Under the novel system devised to decide the Ashes, which began last summer when England won the home series, the solitary Test is worth six points with each of the three one-day internationals and T20s worth two. England won the Test and the first ODI before losing two nerve-shreddingly close contests.

Edwards admitted to sleepless nights since Australia made 60 in six overs to secure an improbable victory in the third ODI last weekend. England were having trouble completing the job.

When Australia again finished their innings strongly to make 150 for 3, nerves in the England dressing room must have jangled once more. Only three times in 28 matches had a team successfully chased more than 150 to win.

But Edwards was not to be deterred. Her knees are dodgy these days and she can be cumbersome between the wickets. But she is a master of her craft in all three formats and was exemplary off her legs and hitting anything short through the off side yesterday.

“This means the world to me,” she said. “It’s difficult to put into words exactly what I am feeling at the moment – I am absolutely ecstatic. I am so proud of all the girls – every player in this squad has played their part out there.”

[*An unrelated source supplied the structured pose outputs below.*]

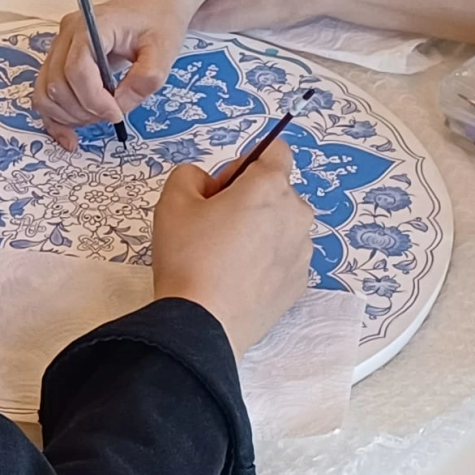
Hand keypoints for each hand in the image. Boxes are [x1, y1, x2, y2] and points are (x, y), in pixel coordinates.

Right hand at [31, 0, 189, 150]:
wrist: (152, 6)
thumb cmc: (157, 23)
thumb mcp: (164, 52)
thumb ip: (144, 81)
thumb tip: (118, 108)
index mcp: (91, 26)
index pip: (77, 69)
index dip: (94, 100)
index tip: (116, 115)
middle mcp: (67, 34)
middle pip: (58, 84)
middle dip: (84, 111)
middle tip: (112, 117)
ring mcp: (59, 47)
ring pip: (46, 93)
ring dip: (68, 116)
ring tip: (97, 119)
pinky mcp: (58, 61)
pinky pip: (44, 94)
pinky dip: (54, 119)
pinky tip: (69, 136)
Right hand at [151, 141, 313, 357]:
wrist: (202, 324)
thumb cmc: (188, 258)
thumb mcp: (172, 201)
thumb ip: (190, 175)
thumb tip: (207, 184)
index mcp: (270, 186)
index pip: (275, 151)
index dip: (244, 163)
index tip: (222, 188)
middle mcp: (296, 214)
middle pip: (276, 191)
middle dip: (248, 200)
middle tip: (213, 226)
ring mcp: (302, 252)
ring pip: (280, 226)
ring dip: (258, 231)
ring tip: (224, 257)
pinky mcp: (299, 283)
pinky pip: (282, 258)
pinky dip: (264, 261)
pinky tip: (236, 278)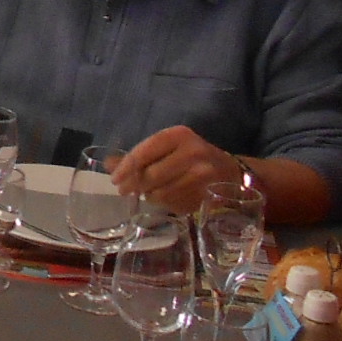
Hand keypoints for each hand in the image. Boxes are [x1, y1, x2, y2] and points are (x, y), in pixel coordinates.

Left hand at [113, 126, 241, 214]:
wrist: (234, 172)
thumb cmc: (193, 157)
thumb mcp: (168, 148)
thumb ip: (140, 155)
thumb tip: (108, 164)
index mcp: (179, 135)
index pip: (143, 152)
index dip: (126, 168)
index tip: (114, 179)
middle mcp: (193, 153)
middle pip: (151, 175)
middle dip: (134, 185)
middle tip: (124, 190)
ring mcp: (203, 176)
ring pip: (161, 193)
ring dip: (149, 196)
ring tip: (147, 193)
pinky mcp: (208, 194)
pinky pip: (175, 204)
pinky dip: (165, 204)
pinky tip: (166, 199)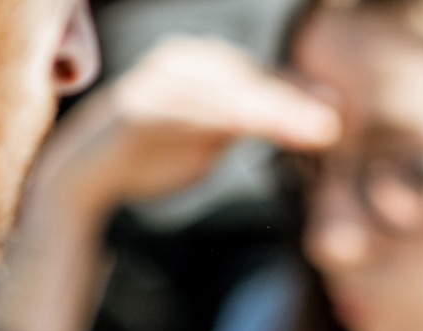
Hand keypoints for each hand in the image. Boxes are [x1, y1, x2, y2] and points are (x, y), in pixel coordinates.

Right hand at [30, 35, 339, 221]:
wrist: (85, 177)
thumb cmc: (153, 155)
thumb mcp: (212, 139)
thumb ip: (249, 123)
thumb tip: (309, 121)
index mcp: (201, 65)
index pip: (259, 76)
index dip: (298, 95)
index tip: (337, 115)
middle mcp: (181, 62)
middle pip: (250, 81)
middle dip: (293, 103)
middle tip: (335, 127)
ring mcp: (159, 81)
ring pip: (229, 95)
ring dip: (273, 113)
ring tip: (312, 133)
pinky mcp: (141, 108)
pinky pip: (195, 112)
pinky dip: (230, 120)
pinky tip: (258, 129)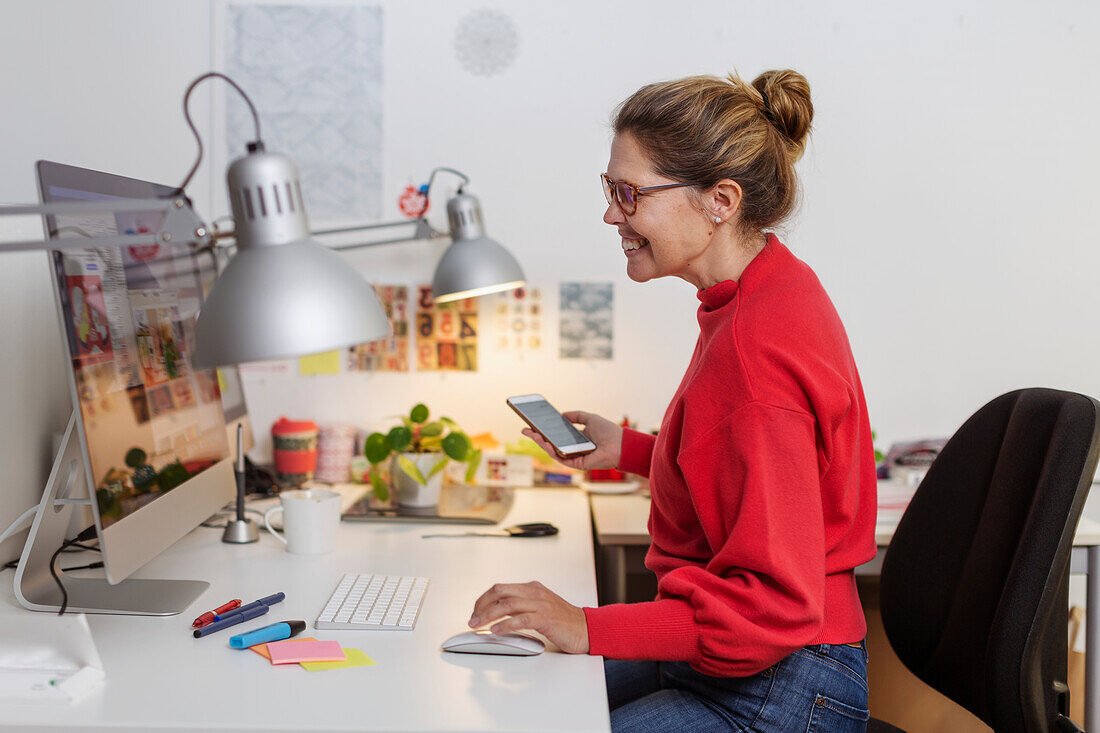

The women’s game is rapidly gaining currency and, while the England and Wales Cricket Board deserves immense credit for its promotion, the blessed Charlotte is its public face. She is the leading scorer of all time in one-day and Twenty20 cricket and only Janette Brittin has scored more Test runs.

Edwards, who made her England debut against New Zealand at Guildford in 1996, is beloved by her team and shows no sign yet of retiring. It was characteristic of her that she said: “There are still two matches to play in this Twenty20 series and we want to win both of them.”

On the same bill in Hobart, England’s men then fell to a 13-run defeat in the first of three Twenty20 internationals against Australia. England captain Stuart Broad praised Ravi Bopara’s “awesome” big-hitting cameo at the end of their innings but it was too little too late for the tourists.

Strong innings from the openers Cameron White (75) and Aaron Finch (52) helped Australia reach 213 for 4 and England struggled to respond as Nathan Coulter-Nile took four wickets in the short-form series opener.

Bopara would emerge from the pavilion late in the innings to add 65 from only 27 balls, including two fours and seven sixes, but it was not enough as England ran out of overs having scored 200 for 9.

Broad said: “Ravi was awesome towards the end but we didn’t really play as well as we could have done. Still, 400 runs in a day, in 40 overs, is pretty incredible really. I think scoreboard pressure plays a big part when you’ve got 213 on the board in 20 overs – you’re always going to feel that sort of pressure.”

Bell and Pietersen go under IPL hammer

Ian Bell has surprisingly put himself forward for nomination for next month’s Indian Premier League auction.

Bell, who like the rest of the England Test team could do with early season County Championship runs to put forward his case for inclusion in the next Test side, now runs the risk of not having enough time to do that. As expected, Kevin Pietersen will also be in the auction.

Eoin Morgan, Ravi Bopara, Jade Dernbach, Craig Kieswetter, Luke Wright, Dimitri Mascarenhas, Alex Hales and Samit Patel are also on the list.